The inaugural class of DeKalb Technical College’s Law Enforcement Academy was recently honored at The Oaks Golf Course.
Former DeKalb graduate Karen Presley honored her alma mater and the 11 inaugural academy students by providing them with lunch at The Oaks. Presley is the catering director of The Oaks and her son, William Presley, is one of the 11 academy students, so the celebration was a natural fit for Karen.
"When I was at DeKalb Tech, the instructors and administrators were always pushing for me to do better," Karen said. "I have a special fondness for the school, and I’m just giving back."
The 17-week course at the Newton Center Law Enforcement Academy is designed to be a more intense version of 10-week programs offered at most facilities like the Clayton Regional Academy. Program Director Beverly Thomas said her students received extra weeks of training in areas like the use of firearms, defensive tactics and emergency driving.
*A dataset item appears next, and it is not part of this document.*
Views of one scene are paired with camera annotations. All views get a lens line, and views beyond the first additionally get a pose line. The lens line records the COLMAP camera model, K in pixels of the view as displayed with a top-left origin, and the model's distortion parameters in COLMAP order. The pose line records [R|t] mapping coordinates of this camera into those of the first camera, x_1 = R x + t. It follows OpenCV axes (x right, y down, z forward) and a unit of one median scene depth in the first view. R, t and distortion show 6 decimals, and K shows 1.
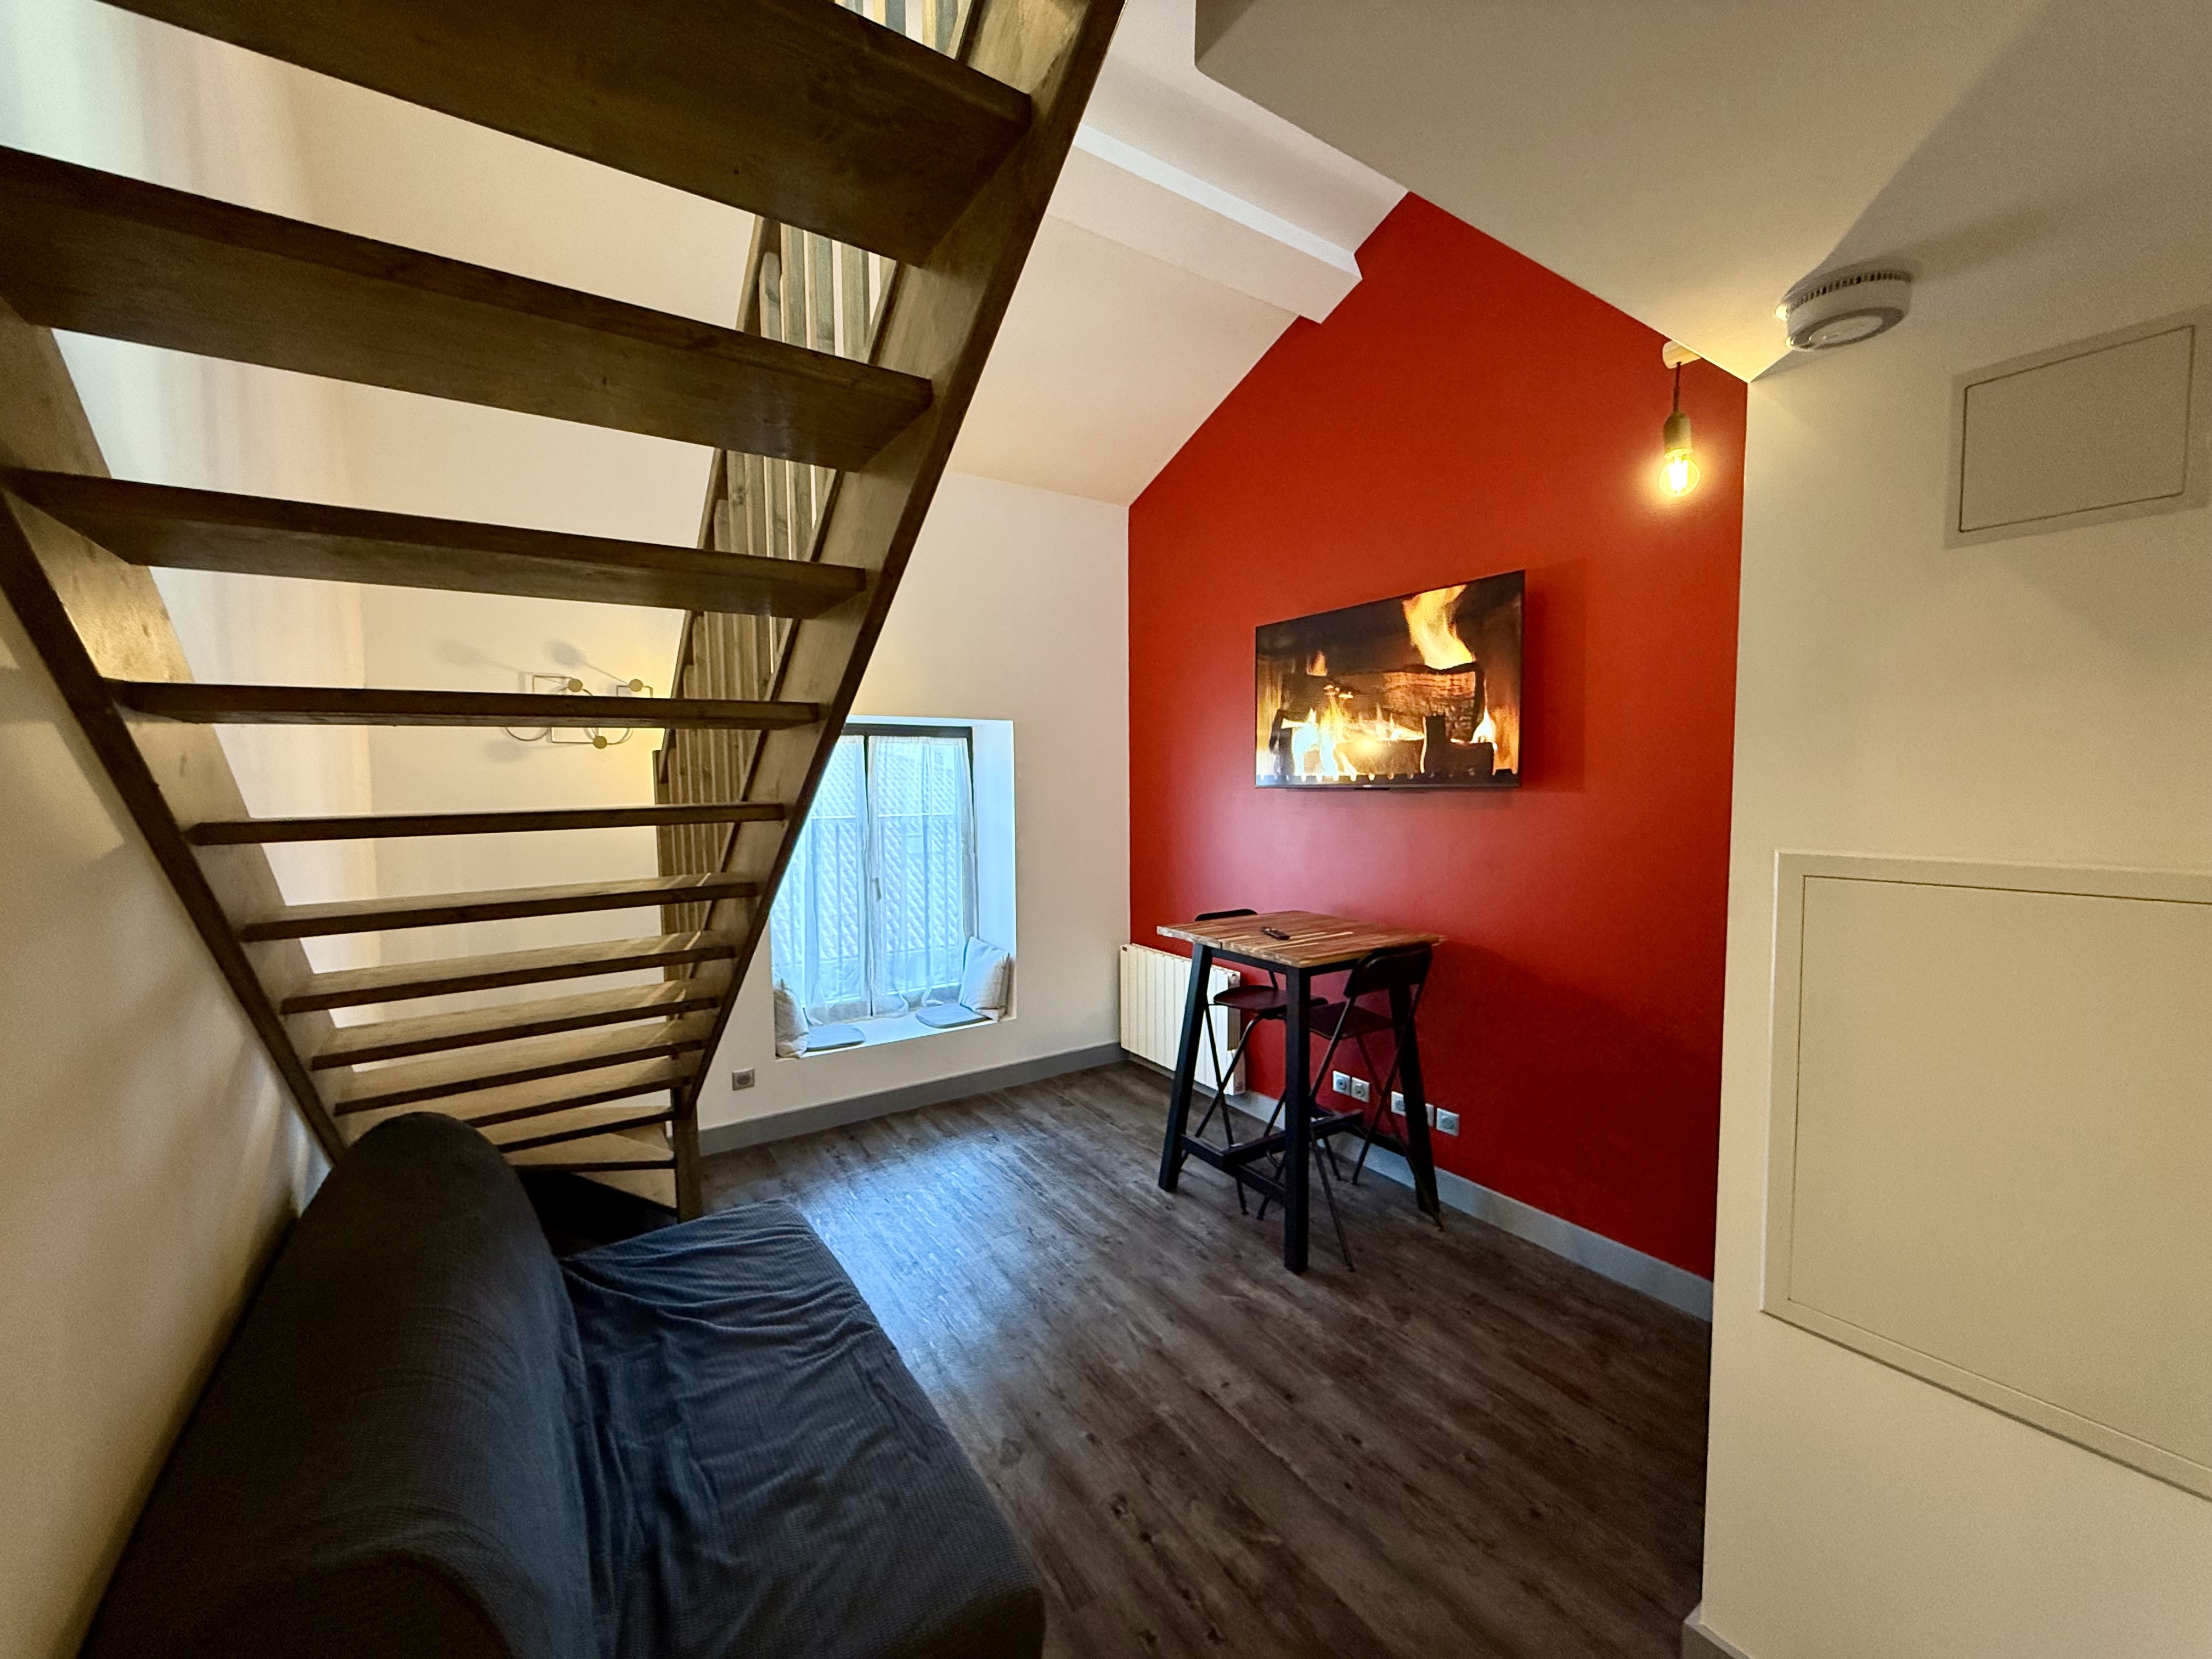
lens RADIAL K [[879.6, 0, 1106.0], [0, 879.6, 829.5], [0, 0, 1]] dist [-0.001506, 0.000049]
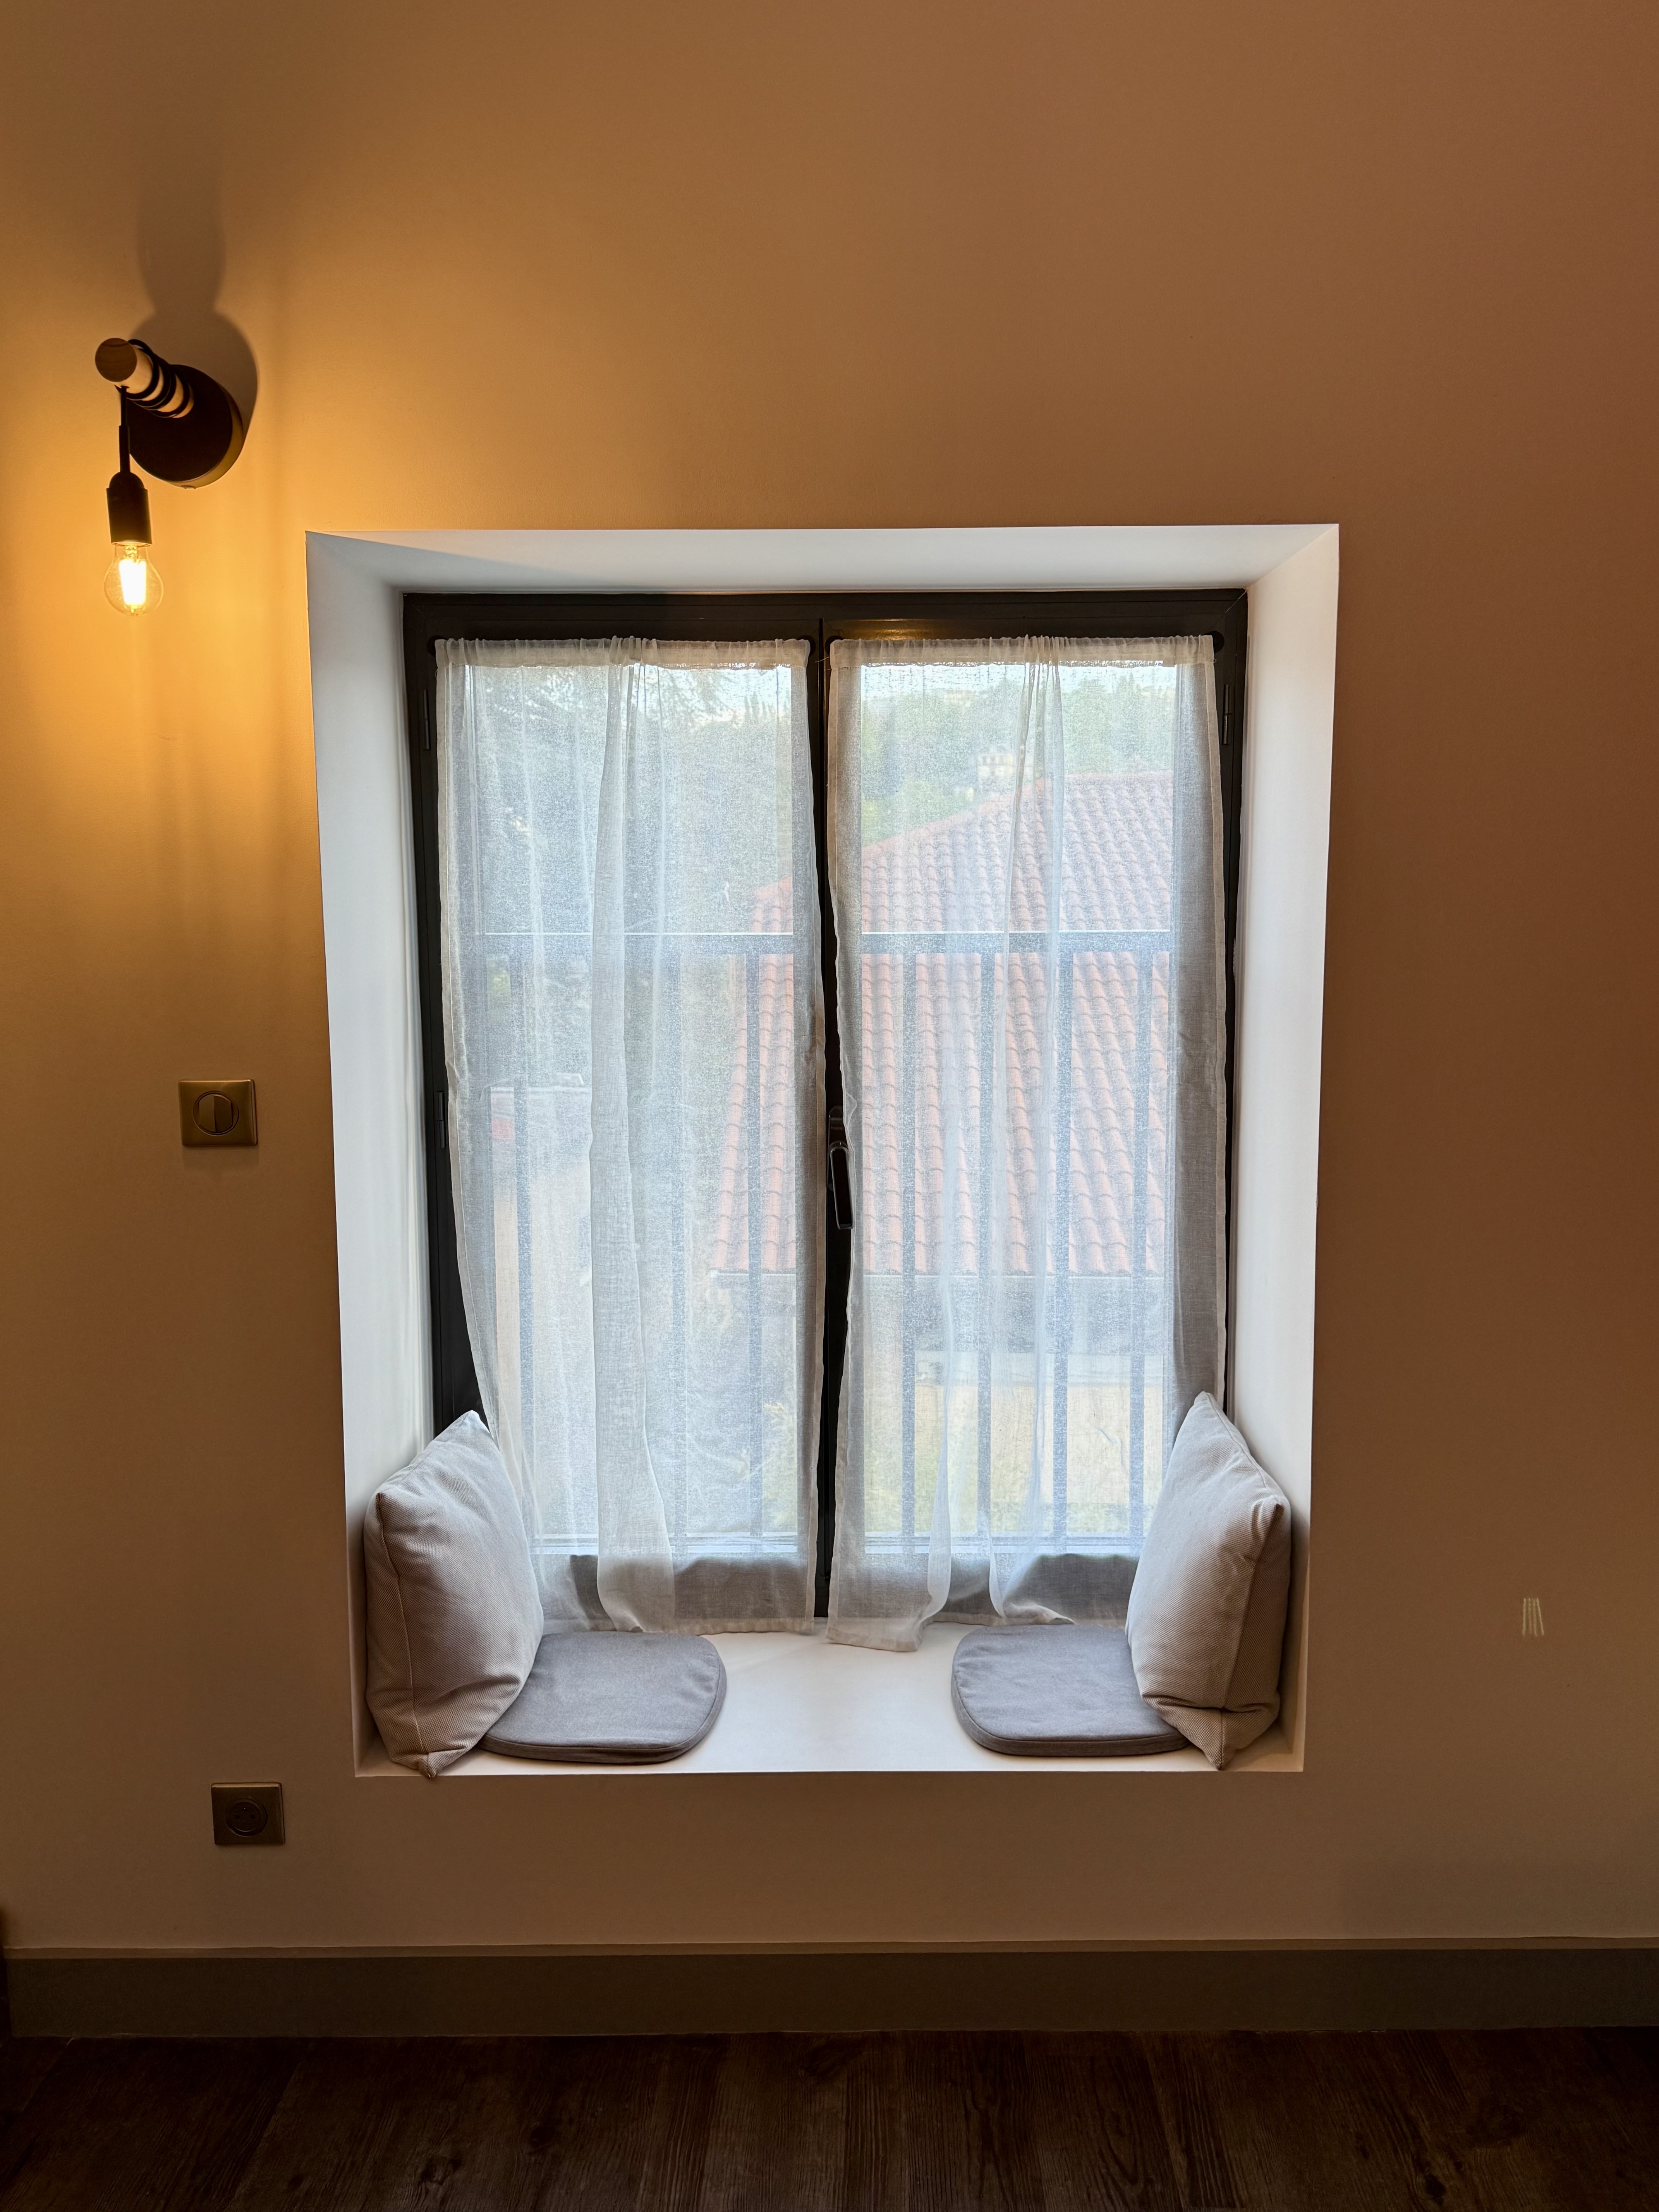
lens RADIAL K [[1759.9, 0, 829.5], [0, 1759.9, 1106.0], [0, 0, 1]] dist [0.003707, 0.000920]
pose [[0.828879, 0.072740, -0.554678, 0.049372], [-0.035760, 0.996372, 0.077225, -0.003423], [0.558283, -0.044175, 0.828474, 0.535489]]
They were also certified in the use of Tasers and practiced giving field sobriety tests.
The students also took field trips to the state capital to watch court trials, so that they could better understand the entire law enforcement process.
In addition to the training, the students also received college credit for the course, allowing them to work toward an associate degree in criminal justice. Student Nicole Harris said the course was "very intense" and was worth the extra time and effort. Student Sean O’Brien said the college credit was definitely helpful and he plans on finishing his degree.
Thomas said the program also helps place students with local law enforcement agencies. Five of the 11 students are in the process of being hired by local agencies and the other six students are still searching. Student Samantha Rose is in the process of being hired by the Conyers Police Department.
"I’ve always wanted to be a police officer, because I’ve felt that call to help," Rose said. "I’m looking at Conyers because their police department has very high standards and that’s what I’m looking for."
Newton County Sheriff Ezell Brown said his department supports the program, because it saves law enforcement agencies the time and money usually required to train new staff.
Thomas said the plan for the future is for the Newton academy to be the initial learning center for future police officers. The current 10-week institutions would then provide advanced training to build on the 17-week course.
The students will officially graduate on April 30.